Susmak Ölmektir 7
Selim Çürükkaya / Sakine Cansız kitap boyunca, Öcalan’ı övüp göklere çıkarıyor, ama Öcalan’ın diktatörlüğünü reddeden, onu yanlış gören veya örgütten ayrılan hapis arkadaşlarını tek tek yeriyor, onların baştan beri kötü olduklarını söylemekten geri kalmıyor.
Gönül Atay, onun hapishane arkadaşıydı, birlikte direnişlerde yer almış, 49 gün ölüm oruçlarında kalmışlardı. Ve Gönül Diyarbakır cezaevi gibi bir cehennemde kavganın saflarını terk etmemişti, terk edip devlete sığınmamıştı. Ama tahliye olduktan sonra mücadeleye katılmak için Şam’a gitmişti. Öcalan’ın evinde kalırken, bir gece yarısı bu evden firar ederek, Şam’daki Türk konsolosluğuna sığınmıştı! Sakine’ye göre bunun nedenlerini araştırmaya hiç gerek yoktu! Kaçmış ya, bu yeterli idi!
Haindi, dönekti!
Gönül Atay sağ olduğu için, neden kaçtığını kendisinin açıklaması lazım, ben bunu geçiyorum.

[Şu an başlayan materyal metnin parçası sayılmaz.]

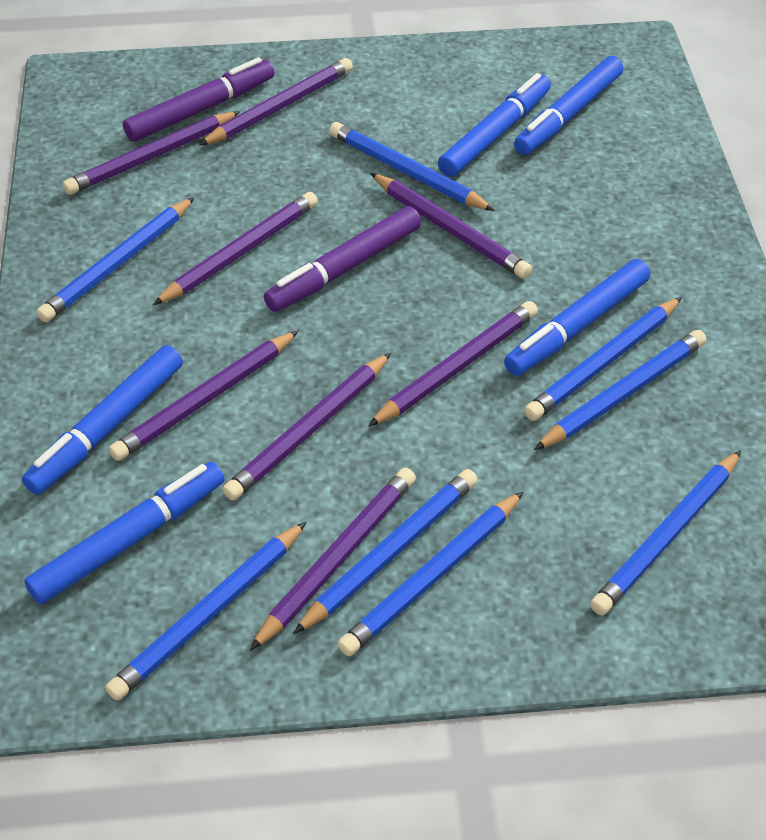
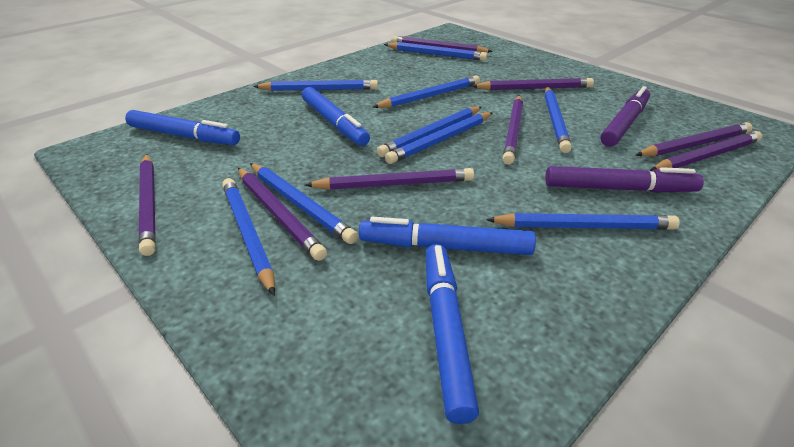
blue marker: 5 -> 4
blue pencil: 8 -> 9

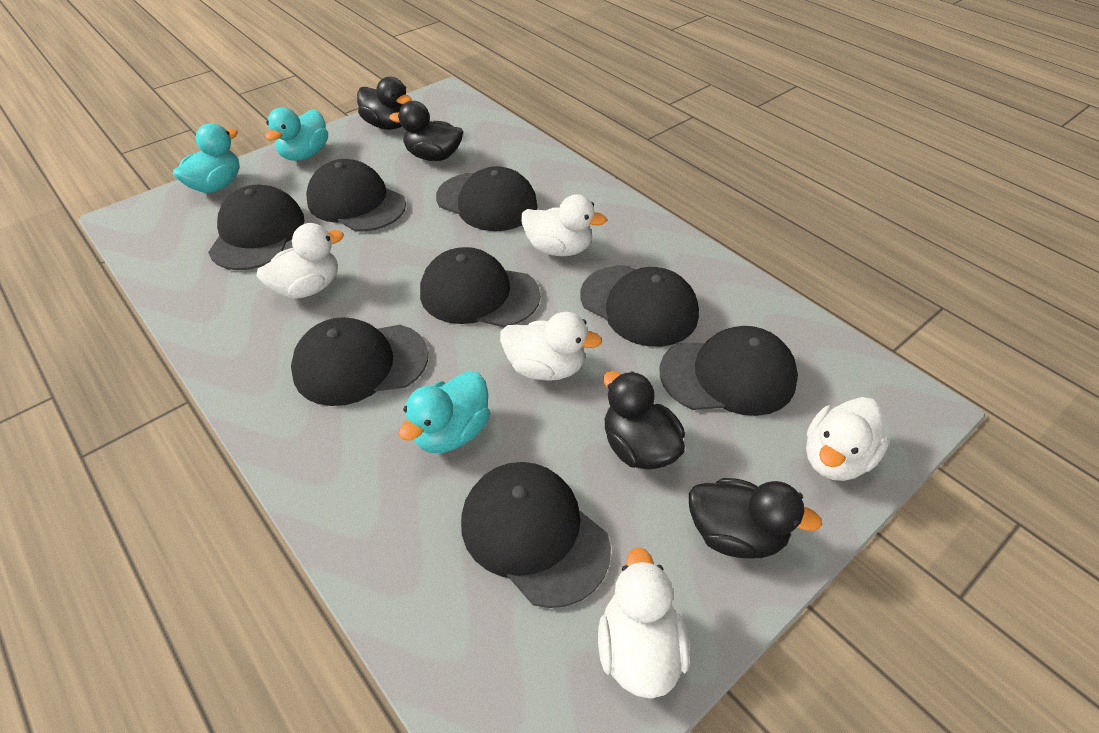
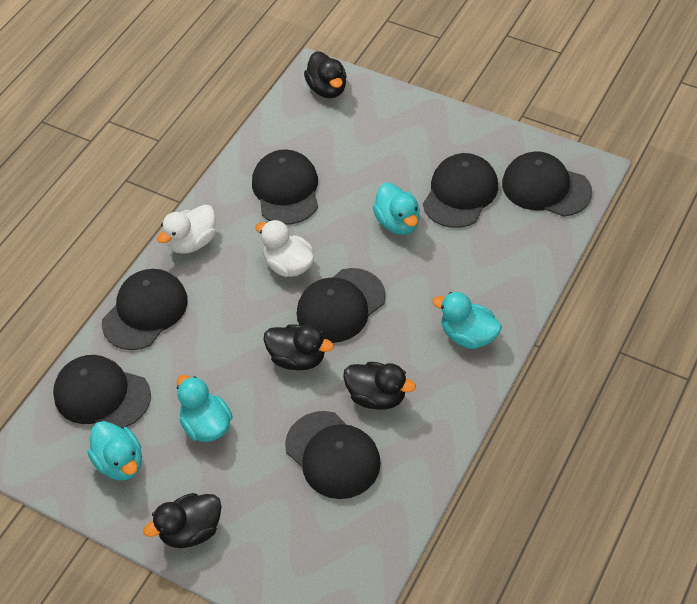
black cap: 8 -> 7
turquoise duck: 3 -> 4
white duck: 5 -> 2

Sakine Hapishane arkadaşı Fuat Çavgun’u karalamaktan geri kalmamış, Fuat Çavgun’da yaşıyor, onu da geçeceğim, yine hapis arkadaşı Ahmet Yavuz’u provakatör olarak ilan etmiş.
Aynı koğuşta kaldığı, aynı zulüm altında inlediği arkadaşı Cahide Şener’i ‘hesapçı, ‘pazarlıklı’ ‘ticaret mantığı ile olaylara bakan’ ‘korkak’ ve bir çok başka sıfatla küçültmüş.
Yine cezaevinden tahliye olup ta Öcalan’ı dinlemeyen Hüsnü ve Faruk Altun’a yükleniyor. Ona göre bunlar alçak ve Öcalan yücedir! Talimatla kitap yazmayı kabul ettin mi, sonun böyledir! PKK’nin Fis’teki ilk kongresine katılan Sakine Cansız, Bekaa vadisinde derslere katılıyor, burada parti tarihini öğrendiğini söylüyor ve şunları yazıyor:
“Partiye birkaç yıl arayla provakasyonlar dayatılmıştı. Parti tarihimiz bu konuda çok ilginç örneklere tanık olmuştu. Semir, Seher, Hogır, Kör Cemal, Metin, son olarak Şener ve sarı Baran vardı. Okuyarak süreçleri anlamaya çalışıyordum. Akademide parti tarihi dersi veriliyordu. Süreçler öyle anlatılıyordu ki, insan partinin büyüklüğünü, Başkan’ın bu devrimin yaratılması, yürütülmesindeki rolünü daha iyi anlıyordu. İçerde şu inanç ve kavrama düzeyi vardı: Parti önderliği var oldukça, bu devrim her engeli aşar ve zafer kazanır. Yine Başkan Apo, PKK ‘dir, Kürdistan’dır sosyalizmdir, gelecektir, diyorduk.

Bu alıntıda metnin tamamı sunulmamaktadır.